Detroit police arrest news photographer, lock her up with suspect
Mandi Wright was traveling to an assignment with a newspaper reporter when the pair came upon eight officers making an arrest. The video, since posted online, shows Wright capturing a pat-down before she is approached by an officer, who orders Wright to “back up” before covering the camera lens and demanding she “turn it off.”
Wright identifies herself as a photographer for the Free Press, to which the officer responds with “I don’t care who you are.” He then reaches for the camera and Wright can be heard asking “Are you touching me?” before the images cut off. Witnesses say the two tussled before uniformed officers put Wright in handcuffs for interfering with an arrest.
Wright, 47, has accused the police of wrongfully confiscating her iPhone and briefly leaving her locked up alone with the suspect she filmed being arrested. She has also asserted that the memory card from her newspaper-issued cell phone camera went missing after an officer wrestled the device away from her, according to the Free Press.
“I was just surprised at how quickly it escalated,” Kathleen Gray, the reporter traveling with Wright, told the Free Press. “There was no effort to try to figure out who we were or what we were doing. It was just immediately going for the phone.”
The photographer was held in police custody for over six hours. Wright has said that at least part of that time was spent alone in an interrogation room with the original suspect. Deputy Chief James Tolbert said, if the latter claim is verifiable, “that could be a serious breach of department policy.”

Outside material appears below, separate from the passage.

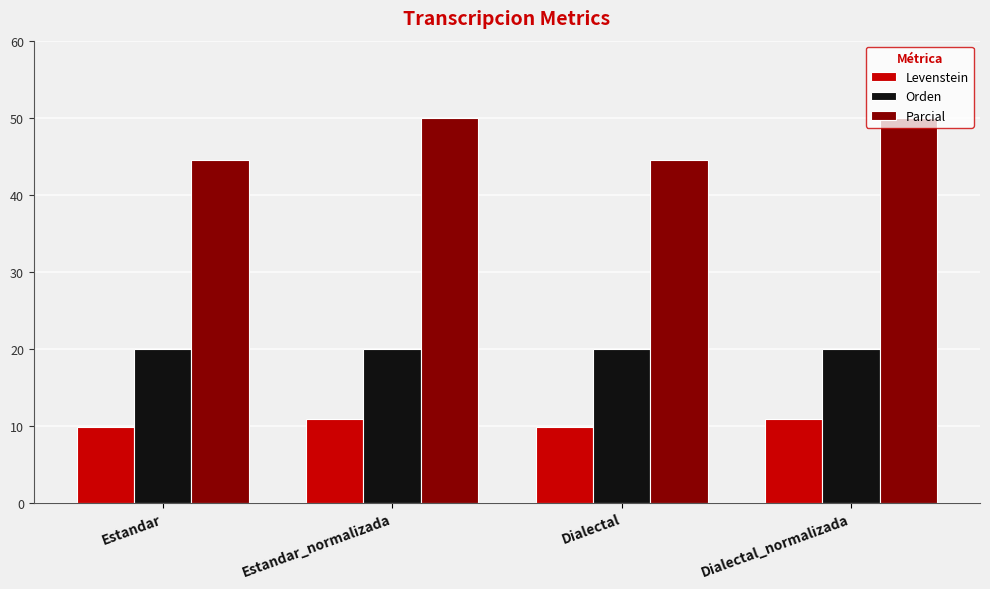

True or false: Orden has a value of 20.0 at Estandar_normalizada.

True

Missing - along with a satisfactory explanation - was Wright’s SIM card, which stores files on a cell phone. The video was preserved on Wright’s iPhone's internal memory.
Tolbert, speaking to the Free Press, refused to name the officer who first accosted Wright but said the internal investigation will examine “the whole incident, from start to end. What we did, what she did, the whole nine.”
The deputy chief told editors of the Free Press the incident had already become a point of embarrassment for the department and he reminded officers they are not authorized to impede an individual from filming.
While putting the onus on police, Free Press Editor Paul Anger was conciliatory about the incident.
“First, our photographer was doing what any journalist – or any citizen – has a right to do in a public place,” he said. “All she knew was that someone had grabbed her and her phone. We understand the difficult job that police officers do and we understand how tensions can rise. Yet some of the police actions all through this incident need scrutiny – not the actions of our photographer.”